_Exercice 1_. Résumez en deux phrases l'extrait sur la fiction télévisuelle.
_Exercice 2_. Prolongez l'extrait sur la fiction télévisuelle en reprenant le fil après sa dernière phrase.

==== Extrait source ====

2006, le Detective Chief Inspector Sam Tyler, de la police de Manchester, enquête sur un tueur en série avec sa partenaire, Maya, qui est également sa petite amie. Peu après qu’il l’ait écartée du dossier, elle est enlevée par le tueur. En plein désarroi, Sam est renversé par une voiture. Le choc passé, il se réveille… en 1973. Est-il fou, dans le coma, ou a-t-il remonté le temps ? Pour Sam Tyler, vivre en 1973 c’est un peu comme s’il devait vivre sur la planète Mars.
« Take a look at the lawman beating up the wrong guy.
Oh man ! Wonder if he’ll ever know
He’s in the best selling show. Is there life on Mars ? »
(David Bowie, Life on Mars)
La fiction télévisuelle américaine est dans le coma et, malheureusement pour elle, elle ne s’est même pas réveillée en 1973. Seul le câble la relie encore à notre intérêt avec les productions de Showtime (Dexter, Californication,…), HBO, voire dans une certaine mesure, USA Network (Burn Notice). Les héros d’un autre font partie des disparus, Jack Bauer devrait prendre une journée de congé et les beautés sont désespérantes.
Dynamisme, créativité, originalité et talents s’unissent au royaume de la fiction de qualité. Britannia domine les ondes avec une vitalité qui rappelle celle des « Swinging Sixties », lorsque Lew Grade enchantait en Merlin avisé et au chéquier généreux, les petits écrans du monde avec les productions ITC. MI-5 (la meilleure série d’espionnage jamais réalisée, avec peut-être La Taupe), Docteur Who (la meilleure série de l’Histoire de la télévision), Torchwood (spin-off du précédent), Robin des Bois, Jekyll (créé par Steven Moffat, un des scénaristes de Docteur Who), ne sont que quelques-unes des merveilles proposées par la télévision britannique.

==== Données extraites ====

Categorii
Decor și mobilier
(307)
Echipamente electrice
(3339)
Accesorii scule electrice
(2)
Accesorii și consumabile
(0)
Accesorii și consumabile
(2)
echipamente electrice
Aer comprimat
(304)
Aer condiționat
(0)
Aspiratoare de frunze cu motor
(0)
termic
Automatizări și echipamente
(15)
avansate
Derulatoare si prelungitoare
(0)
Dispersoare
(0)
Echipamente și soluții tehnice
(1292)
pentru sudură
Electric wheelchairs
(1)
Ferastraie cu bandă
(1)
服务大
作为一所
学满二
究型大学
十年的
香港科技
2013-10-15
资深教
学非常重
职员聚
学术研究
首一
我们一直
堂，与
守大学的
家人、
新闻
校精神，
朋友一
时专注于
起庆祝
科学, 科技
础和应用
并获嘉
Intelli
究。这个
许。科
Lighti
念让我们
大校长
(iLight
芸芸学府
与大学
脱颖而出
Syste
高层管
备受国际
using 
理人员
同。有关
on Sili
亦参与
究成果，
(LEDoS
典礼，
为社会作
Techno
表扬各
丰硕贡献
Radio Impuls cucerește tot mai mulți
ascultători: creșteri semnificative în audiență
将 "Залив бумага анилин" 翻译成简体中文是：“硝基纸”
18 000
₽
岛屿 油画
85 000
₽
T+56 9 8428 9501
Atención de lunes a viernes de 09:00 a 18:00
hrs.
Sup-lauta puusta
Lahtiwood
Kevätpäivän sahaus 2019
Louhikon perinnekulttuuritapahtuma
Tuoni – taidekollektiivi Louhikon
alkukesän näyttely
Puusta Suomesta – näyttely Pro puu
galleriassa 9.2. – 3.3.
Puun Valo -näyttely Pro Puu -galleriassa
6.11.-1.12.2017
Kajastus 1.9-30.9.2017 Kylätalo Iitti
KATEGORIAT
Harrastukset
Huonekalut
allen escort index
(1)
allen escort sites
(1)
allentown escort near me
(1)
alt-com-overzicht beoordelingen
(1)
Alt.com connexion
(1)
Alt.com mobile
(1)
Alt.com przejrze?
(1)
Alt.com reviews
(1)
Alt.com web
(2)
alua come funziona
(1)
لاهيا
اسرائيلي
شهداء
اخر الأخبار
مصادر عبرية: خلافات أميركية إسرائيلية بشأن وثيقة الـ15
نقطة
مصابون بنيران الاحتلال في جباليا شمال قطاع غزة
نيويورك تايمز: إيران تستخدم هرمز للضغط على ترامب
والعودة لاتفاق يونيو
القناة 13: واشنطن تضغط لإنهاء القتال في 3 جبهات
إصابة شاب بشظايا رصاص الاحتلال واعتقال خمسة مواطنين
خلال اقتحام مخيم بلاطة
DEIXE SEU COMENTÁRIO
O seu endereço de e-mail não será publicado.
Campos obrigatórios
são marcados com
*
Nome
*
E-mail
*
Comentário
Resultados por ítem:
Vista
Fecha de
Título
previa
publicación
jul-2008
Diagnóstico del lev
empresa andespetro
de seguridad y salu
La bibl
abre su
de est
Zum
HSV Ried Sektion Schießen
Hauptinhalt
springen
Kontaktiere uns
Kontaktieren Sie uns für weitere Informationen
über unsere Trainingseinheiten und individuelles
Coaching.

====

_Réponse attendue 1_. En 2006, le Detective Chief Inspector Sam Tyler, de la police de Manchester, voit sa partenaire Maya enlevée par un tueur en série, puis il est renversé par une voiture et se réveille en 1973. La fiction télévisuelle américaine est dans le coma, seul le câble retenant encore l'intérêt, tandis que la télévision britannique domine les ondes avec des séries comme MI-5, Docteur Who, Torchwood, Robin des Bois et Jekyll.

_Réponse attendue 2_.
VIVA BLACKPOOL
« Nos séries ont pris une telle proportion, j’aime le fait qu’elles soient devenues un des sujets de conversation de la nation. » (Julie Gardner, responsable des dramatiques à la BBC et chef du département dramatiques de BBC Pays de Galles, citée dans le Western Mail)
Oui, c’est bien au Royaume-Uni que ça se passe et les gens de Koba Films Vidéo (http://www.kobafilms.fr/index.php?option=com_frontpage&Itemid=51) l’ont compris : La fureur dans le sang, State of Play (dont les américains tournent un remake!), Femmes de footballeurs, Blackpool, et surtout deux des titres phares de chez Kudos (les producteurs de MI-5 pour la Beeb) : Les Arnaqueurs VIP (Hustle) et Life on Mars. Allons-y franchement : amener de tels fleurons au catalogue de Koba c’est comme avoir acheté les droits de Chapeau Melon et bottes de cuir ou du Prisonnier si la vhs ou le dvd avaient existé alors.
« On doit avoir quelque part une trace photographique de leur session de brainstorming (ou, devrait-on dire, de leur session de beuverie). » (Claire Parker, productrice de Life on Mars)
1998, Stephen Garrett, un des dirigeants de Kudos Film & Television (compagnie fondée en 1992), envoie les scénaristes Matthew Graham, Tony Jordan et Ashley Pharoah en « séminaire » à Blackpool (à la demande de Jordan), le Las Vegas britannique, avec – selon la légende – « un sac en papier bourré de liquide » (1500 livres sterling dans un sac de chez Sainsbury’s) et le mandat, s’il leur reste un peu de temps (dixit l’associée de Garrett, Jane Featherstone ) de trouver des concepts de séries. Ce qui se passe à Blackpool ne sort pas de Blackpool… sauf un titre de travail : Ford Granada.
Matthew Graham explique : « Aucun d’entre nous n’appréciait particulièrement l’idée de pourrir les ondes avec encore plus de séries policières et pourtant on savait que c’est ce que les gens aiment regarder. Alors on a eu l’idée d’une série policière que, nous on aimerait regarder : un flic remonte le temps et essaie de résoudre des crimes au beau milieu d’un épisode de Regan ».
« Remets ton pantalon. T’es cuit. » (Jack Regan)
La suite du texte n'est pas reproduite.